IS: Yes, yes, Bernard Knox. He was really a very good man, distinguished. But now it is also under another distinguished scholar, Gregory Nagy. Do you know why? – because he brings something new to the study of Greek poetry, because he is a trained linguist. I mean linguist in the strict sense of the science of linguistics, and he is abreast of all of the breakthroughs in the discipline of linguistics, so he’s applying all this to the study of Greek classical poetry. And he’s married to a lady who’s an Iranist, Holly. She is also a very good scholar in Iranian studies; she wrote on the epic of the Persians, the Shāhnāmé.

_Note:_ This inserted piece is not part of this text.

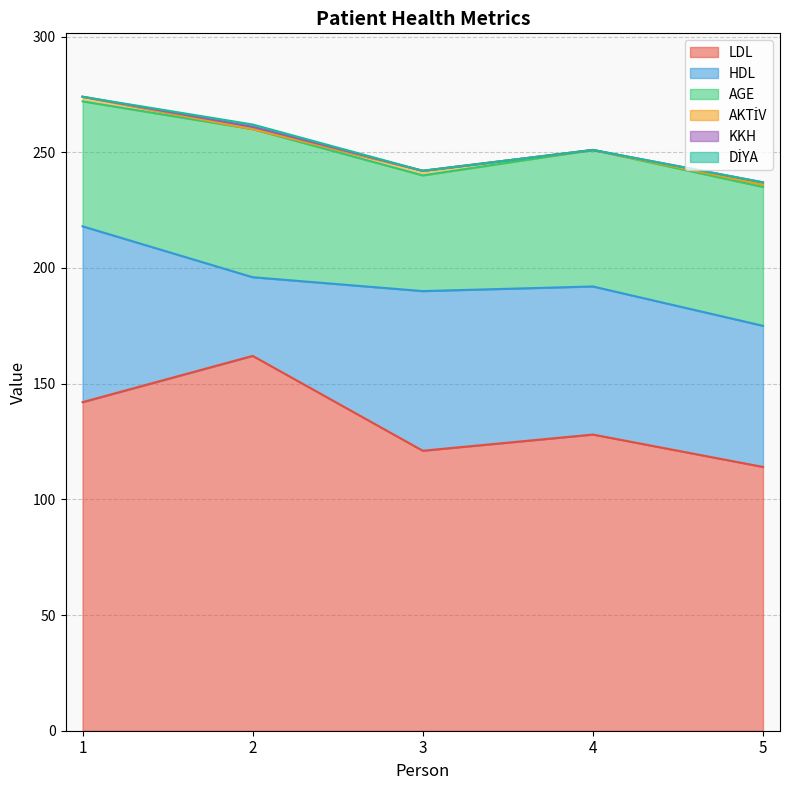

At how many categories does at least one series exceed 96?

5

So, Greg is a distinguished director, and I think he justifies that the center deals with classical Hellenism, although I hope that he will pay some attention to the Hellenistic period, because it is the child of classical Hellenism, after the torch of Hellenism was carried by Alexander.

As I told you, I have a great love for Alexander, because I did him as a special subject in Oxford, and I always read Arrian, his inspiring history of Alexander, in my study of Christian theology and its relations to the Koran. Few people realize that Alexander contributed one of the most important words for Christian theology, and no one I think has mentioned this: the word logos! You know, the word logos which appears in not the Synoptic Gospel, but the Gospel of St. John; we owe to Alexander. If Greek had not spread, the word logos would not have been at the disposal of Christian theologians for dealing with the mystery of the incarnation and the mystery of Christ’s being the logos. When you translate it into English as “the word,” it loses its meaning, it doesn’t mean “the word,” it means both “word” and “reason” only in Greek, and when you translate it into Arabic as kalimah, it spreads theological confusion.

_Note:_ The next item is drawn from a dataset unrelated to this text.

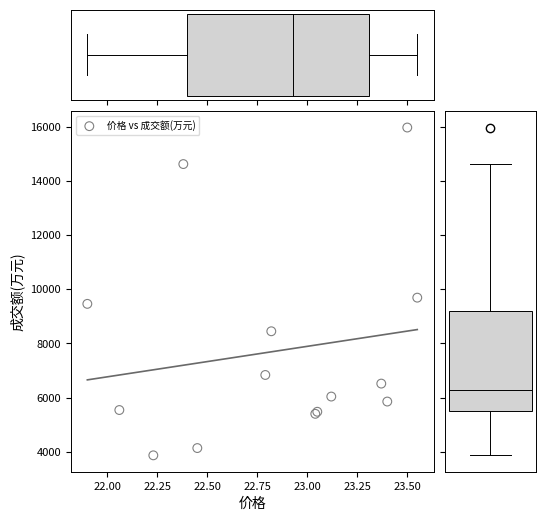

What Y value in the scatter plot is closest to 9918?

9689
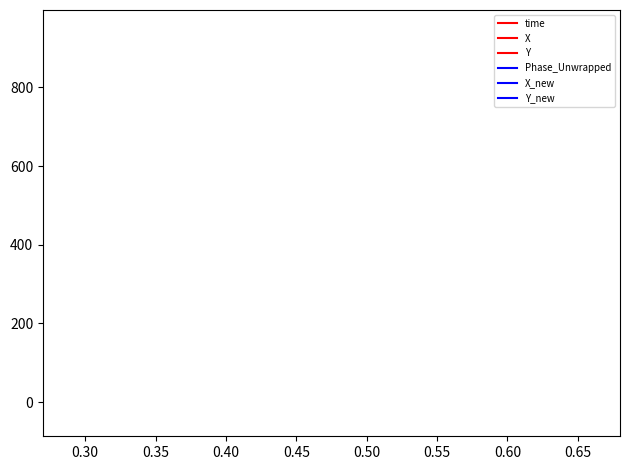

In X_new, how many points are higher than both neighbors (excluding endpoints)?

1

CW: We should take a break, because the tape is about to run out.

IS: Yes, we are about finished now. I have been thinking of answering two problems about Alexander: the question of the brotherhood of man. I have no doubt that the old controversy between Professor Tarn and Professor Badian, our distinguished scholar, whether Alexander wanted the brotherhood to be between the Persians and the Greeks or whether he wanted a universal brotherhood. I had delivered a Mellon lecture called “Mohammed and Alexander” thinking that Badian was correct. Now after so many years, I have come to the conclusion that Tarn is correct and I will deliver a lecture on the brotherhood of man as conceived by Alexander by bringing several new points not mentioned before in this controversy.

The other problem is Alexander’s sexual orientation. Many people have thought that Alexander was homosexual. I don’t think so. I have now so many new points which have never been brought even by Mr. Cartledge, the Cambridge historian who wrote so well on Alexander; there are so many elements which I think support the view that his sexual orientation was heterosexual.

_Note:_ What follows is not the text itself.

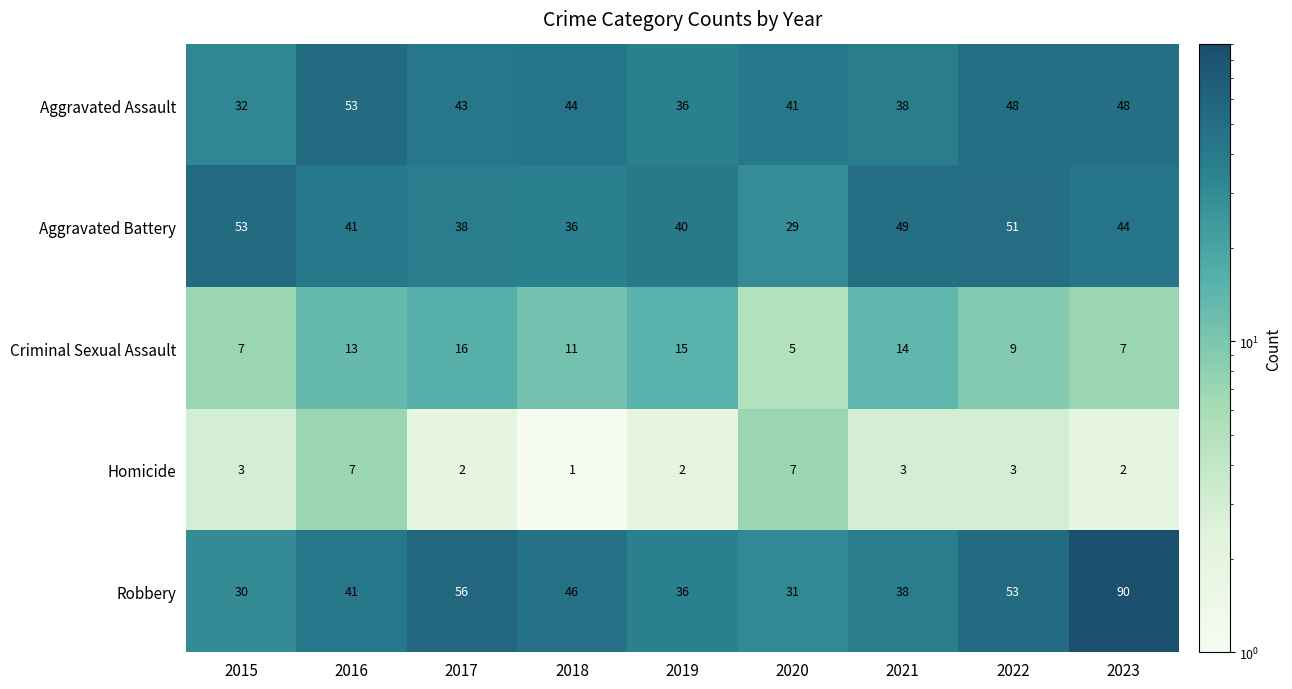

What is the difference between the highest and lowest values at 2018?

45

Well, thank you for having me, and I enjoyed it. I think that my six volumes, which will soon be seven, and my three volumes published by Byzantion, I owe to Dumbarton Oaks and to Mrs. Bliss and Mr. Bliss. Dumbarton Oaks’s self-image has been “the most civilized square mile in America,” and I truly believe in that. Thank you for having me reminiscing on it. “Poetry is emotion recollected in tranquility,” as Wordsworth said.

CW: Thank you.

ABF: Thank you very much. You answered all our questions.